Characteristics of sound localization in children with unilateral microtia and atresia and predictors of localization improvement when using a bone conduction device.

This study aimed to determine the characteristics of sound localization in children with unilateral microtia and atresia (UMA) and the influence of a non-surgical bone conduction device (BCD). Hearing benefits were evaluated by the word recognition score (WRS), speech reception threshold, the international outcome inventory for hearing aids (IOI-HA), and the Speech, Spatial, and Qualities of Hearing Test for Parent (SSQ-P). Sound localization was measured using broadband noise stimuli randomly played from seven loudspeakers at different stimulus levels [65, 70, and 75 dB sound pressure levels (SPLs)]. The average unaided WRS and speech-to-noise ratio (SNR) for UMA patients was 18.27 ± 14.63 % and -5 ± 1.18 dB SPL, and the average aided WRS and SNR conspicuously changed to 85.45 ± 7.38 % and -7.73 ± 1.42 dB SPL, respectively.

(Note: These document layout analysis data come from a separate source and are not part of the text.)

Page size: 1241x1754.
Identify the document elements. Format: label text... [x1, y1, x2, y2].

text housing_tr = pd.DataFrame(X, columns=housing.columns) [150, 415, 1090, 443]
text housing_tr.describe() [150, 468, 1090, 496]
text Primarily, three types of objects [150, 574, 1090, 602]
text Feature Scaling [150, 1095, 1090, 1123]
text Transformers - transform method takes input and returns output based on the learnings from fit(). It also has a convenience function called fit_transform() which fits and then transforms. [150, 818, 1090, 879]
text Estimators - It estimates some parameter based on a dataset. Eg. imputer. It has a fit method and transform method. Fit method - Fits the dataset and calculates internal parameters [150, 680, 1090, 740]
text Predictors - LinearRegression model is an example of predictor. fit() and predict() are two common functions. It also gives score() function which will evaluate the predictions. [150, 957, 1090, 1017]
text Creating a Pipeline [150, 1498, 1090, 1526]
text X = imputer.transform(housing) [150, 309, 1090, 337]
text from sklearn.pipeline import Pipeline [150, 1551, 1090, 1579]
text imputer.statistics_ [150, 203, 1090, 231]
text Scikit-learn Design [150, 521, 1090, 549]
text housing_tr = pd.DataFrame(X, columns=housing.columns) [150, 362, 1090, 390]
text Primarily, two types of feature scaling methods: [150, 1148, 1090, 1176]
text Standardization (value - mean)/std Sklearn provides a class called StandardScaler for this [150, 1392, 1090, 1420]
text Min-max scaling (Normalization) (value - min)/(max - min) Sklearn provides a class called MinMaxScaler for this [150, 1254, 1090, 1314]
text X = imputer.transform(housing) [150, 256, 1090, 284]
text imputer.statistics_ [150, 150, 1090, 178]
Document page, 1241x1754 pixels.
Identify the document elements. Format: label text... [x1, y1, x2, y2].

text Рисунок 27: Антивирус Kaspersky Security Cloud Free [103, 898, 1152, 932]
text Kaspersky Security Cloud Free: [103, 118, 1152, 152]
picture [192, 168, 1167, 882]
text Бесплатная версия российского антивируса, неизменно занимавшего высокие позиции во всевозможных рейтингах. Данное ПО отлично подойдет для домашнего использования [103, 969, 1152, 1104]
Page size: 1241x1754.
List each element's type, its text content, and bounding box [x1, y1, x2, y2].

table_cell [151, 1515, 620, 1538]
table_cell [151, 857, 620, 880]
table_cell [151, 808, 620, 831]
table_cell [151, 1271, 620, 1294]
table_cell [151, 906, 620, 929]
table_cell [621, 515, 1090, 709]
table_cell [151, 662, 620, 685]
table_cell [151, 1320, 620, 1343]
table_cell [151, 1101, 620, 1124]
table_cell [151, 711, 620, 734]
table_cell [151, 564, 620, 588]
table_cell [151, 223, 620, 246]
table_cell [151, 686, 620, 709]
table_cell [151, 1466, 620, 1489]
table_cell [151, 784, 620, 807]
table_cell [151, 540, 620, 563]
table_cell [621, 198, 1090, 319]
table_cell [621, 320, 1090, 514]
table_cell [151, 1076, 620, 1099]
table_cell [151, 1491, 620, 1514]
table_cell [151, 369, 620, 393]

The mean IOI-HA score was 4.57 ± 0.73. Compared to the unaided condition, the mean SSQ-P score in each domain improved from 7.08 ± 2.5, 4.86 ± 2.27, and 6.59 ± 1.4 to 8.72 ± 0.95, 7.61 ± 1.52, and 8.55 ± 1.09, respectively. In the sound localization test, some children with UMA were able to detect sound sources quite well and the sound localization abilities did not deteriorate with the non-surgical BCD. Our study concludes that for children with UMA, the non-surgical BCD provided a definite benefit on speech recognition and high satisfaction without deteriorating their sound localization abilities. It is an efficient and safe solution for the early hearing intervention of these patients.